I discovered, soon after I came to the United States, that their pancakes are not like our own. Although they bear a passing resemblance to the Scottish variety, they are bigger and brasher and so very American. Thick and fluffy and perfectly, symmetrically round, they are made to soak up gallons of maple syrup - the real stuff if you can get it, as made by our farmer neighbours out here in rural Western New York. (Hubby shrinks in horror at the synthetic gunk you get in cheap diners and such). American pancakes are not eaten with lemon, nor indeed icing sugar, nor rolled up (they're much too thick) and not generally as a dessert but most popularly for breakfast, with bacon and eggs, with sausage (we're not, to my sorrow, talking
British sausage here), with blueberries or bananas. They may be made with buttermilk, with buckwheat, even with pumpkin. Hence, if tossed in a race, which they're generally not, around here, they would prove a formidable missile. Personally, I like them with dollops of sour cream and fresh raspberries - oh and butter in between them. How quickly one gets on the road to perdition!

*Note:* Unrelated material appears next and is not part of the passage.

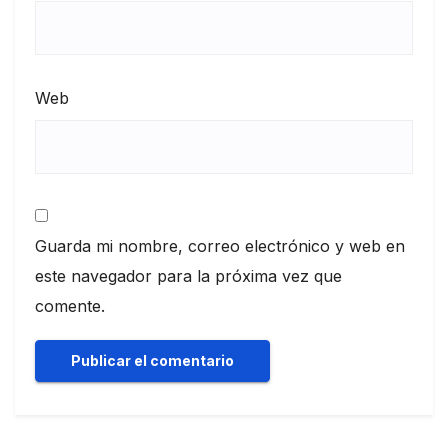
Web
Guarda mi nombre, correo electrónico y web en
este navegador para la próxima vez que
comente.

In a restaurant, you can't order just one. They came in stacks - if you only want a couple, it's called a "short stack". Here is a short stack of American pancakes, before and after embellishment, as seen and later devoured at the
Southern Belle Truckstop.
I'm not sure that America cherishes the concept of Shrove Tuesday as "pancake day", as Britain does. Every day is pancake day in America. The restaurant chain IHOP, which, I only recently realised, stands for "International House of Pancakes" did hold a pancake day this year but I think they got their wires a little crossed. It was on February 5th. Hence I've had to educate hubby, who is an American-style pancake chef par excellence. And as I write, I can hear him, quite unprompted, getting the griddle out.